Enterprise security isn’t allowed time off. It doesn’t shut down at 6pm and go home. It has to stay active and ready every moment of every day, writes MATTHEW KIBBY, Regional Director at VMware Sub-Saharan Africa.
Security has evolved into an almost living entity which has to adapt to new circumstances and challenges on an ongoing basis. It is also one of the least understood and often most ignored part of the business with many employees finding the rules and regulations tedious and annoying, things to be dodged and avoided rather than understood and adhered to. These attitudes to security have to change, especially as the threats continue to loom large on the enterprise horizon.
Organisations are, quite simply, becoming more and more vulnerable. Expansion into digital territory, commonplace cloud solutions and employees traversing globe and country with digital devices – all these factors impact security and its validity. So does the fact that most of the technology and mechanisms used by cyber-criminals are becoming increasingly sophisticated and most IT decision makers (ITDMs) don’t think they can keep up. In fact, most are concerned that the threats are moving faster than the defences.
Recent research undertaken by VMware and World Wide Worx with local IT Decision Makers, found that 30% of IT leadership anticipates a major attack on their firm within the next 90 days, a more worrying 16% expect one in the next few days. These statistics are compounded by the fact that 49% of South African IT decision makers (ITDMs) believe their organisation is vulnerable to a cyber-attack.
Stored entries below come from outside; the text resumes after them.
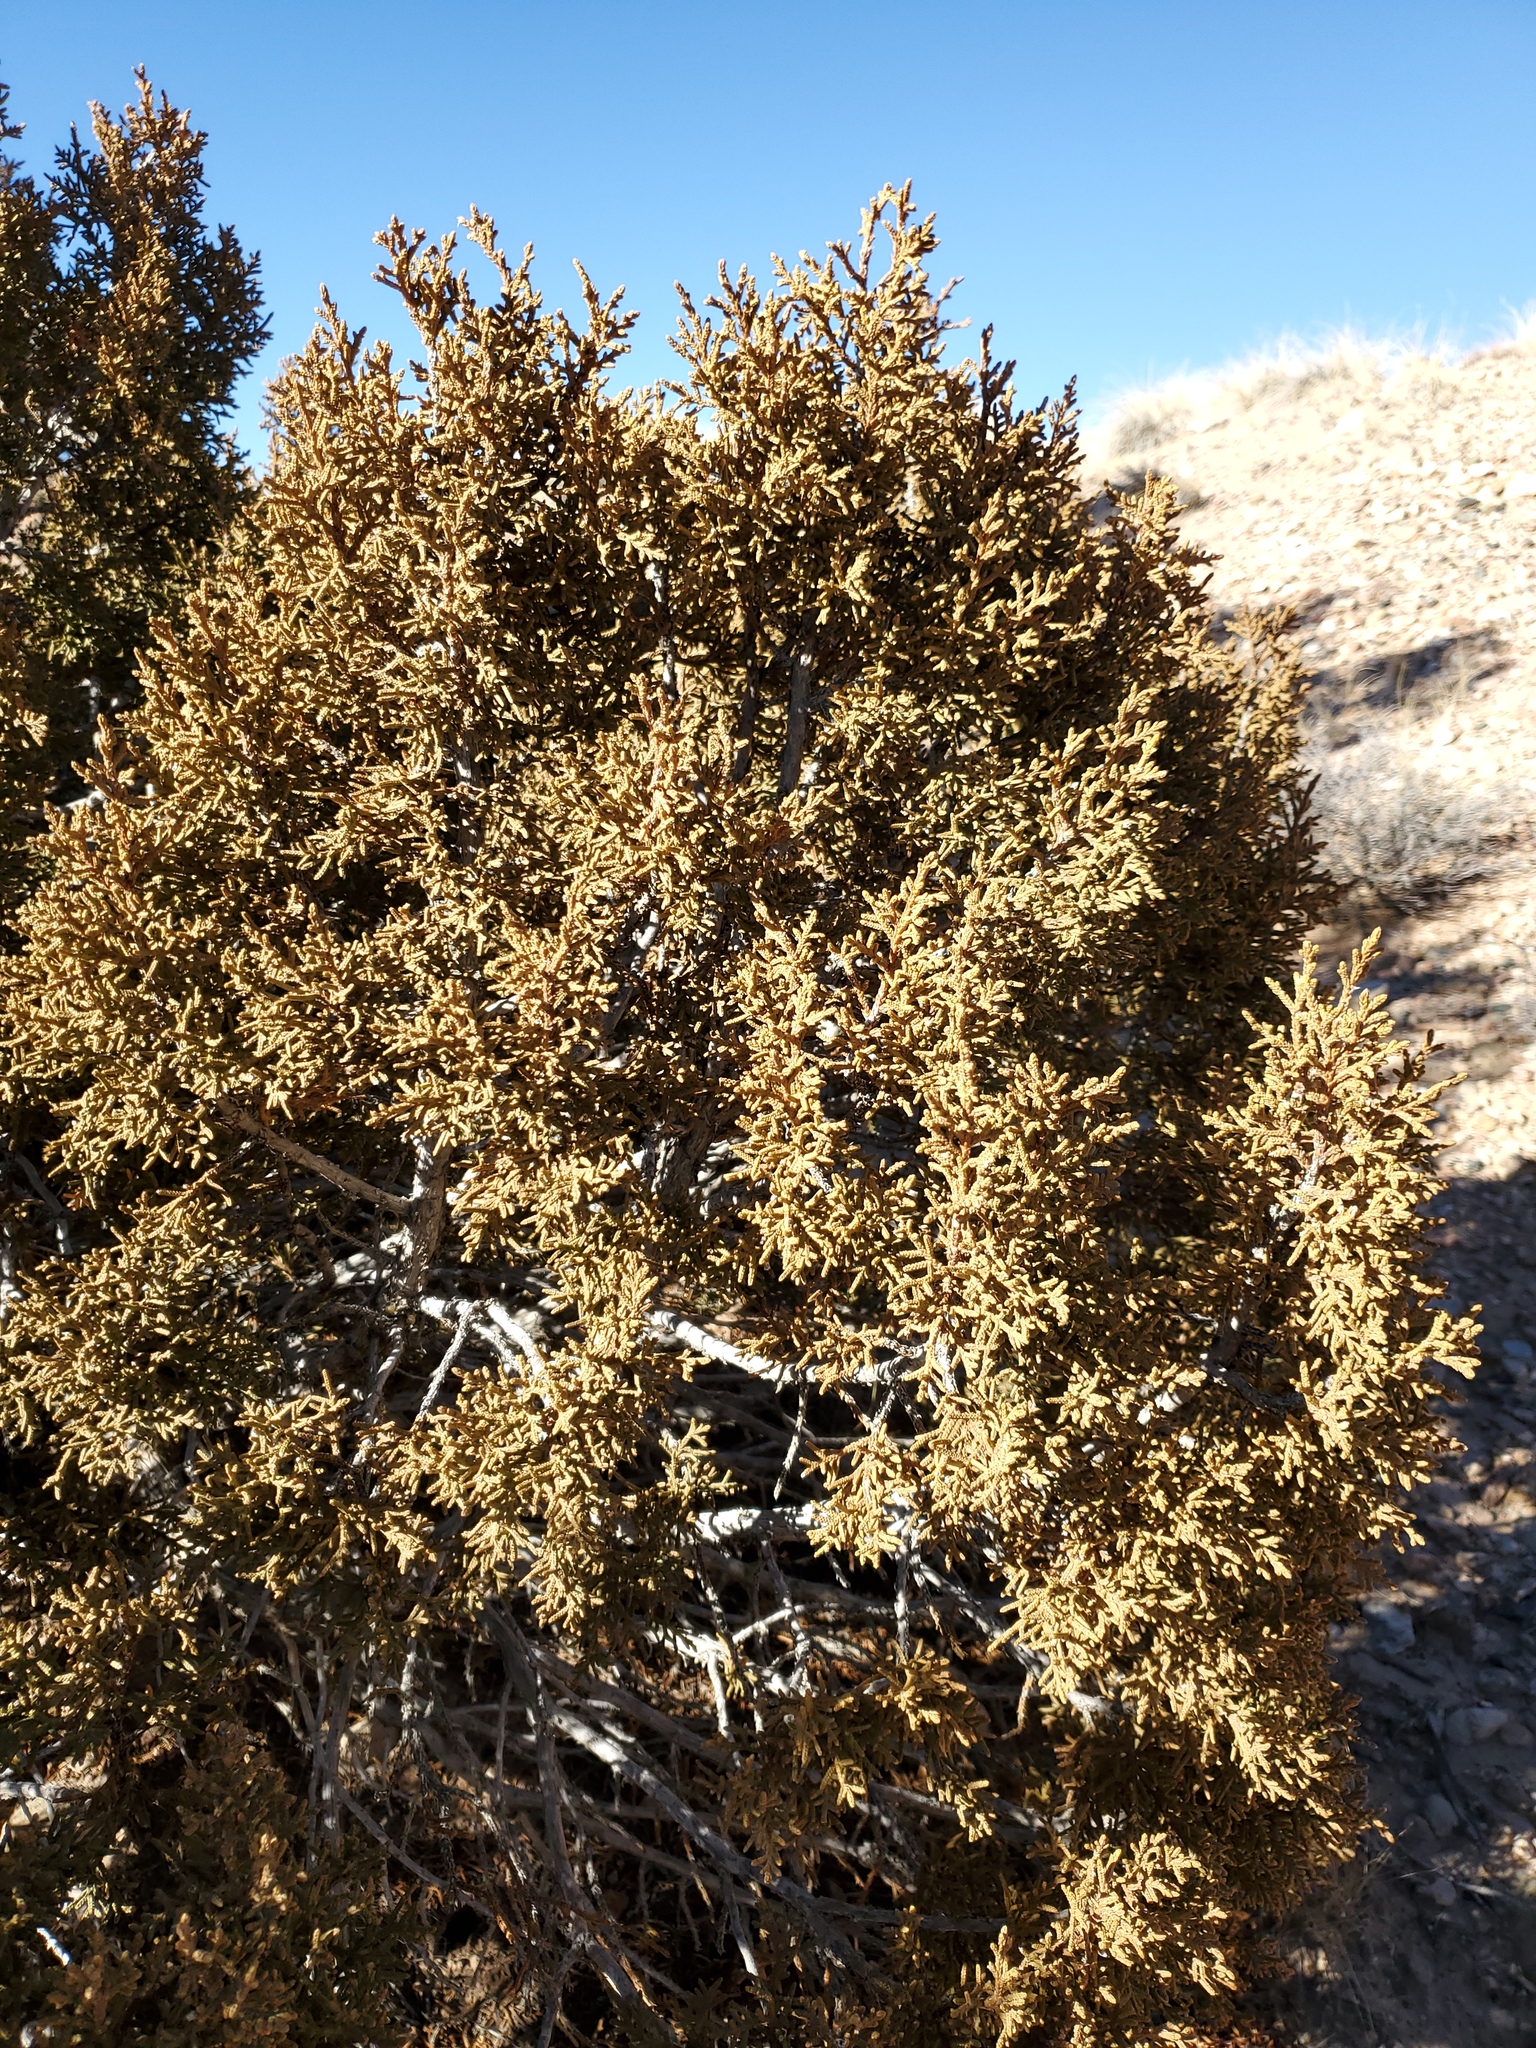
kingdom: Plantae
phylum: Tracheophyta
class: Pinopsida
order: Pinales
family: Cupressaceae
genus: Juniperus
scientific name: Juniperus monosperma
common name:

It’s not surprising to see why – for the research also showed that 8% of organisations won’t detect a cyber-attack unless 24 hours have gone by, 2% won’t realise one has happened at all, and 23% will take around an hour. In just that short period of time, information is gone and systems are compromised. And reputations may lie in expensive tatters.
The challenges around security are not only driven by digital business complexities and a growing mobile workforce – there is a dearth of robust security protocols which are known and adhered to by everyone. There needs to be more awareness around what security solutions are in place and what needs to be done across the organisation in an event of a breach. The survey found that 43% of South African enterprises had a plan in place, but that only part of the company was aware of it. Only 40% said the entire business knew of the plan and a nervous 10% either didn’t have a plan or didn’t know one existed.
While the 40% may well be ready and waiting for the daring cybercriminal to launch an attack, the rest are not. This is compounded by further research which revealed that one-fifth of employees are willing to breach security and those who are untrained or careless are the biggest threat. It is time for the business to drive compliance across the organisation and to ensure that the rules and regulations around security are clear, concise and accessible.
It is essential that the business develops strategic initiatives to combat threats to security, both internally and externally, and shows employees why these are of value. Take that dusty tome out of the drawer, get it up to date and get everyone on board. Even that guy in the C-Suite who thinks the rules don’t apply to him. They do.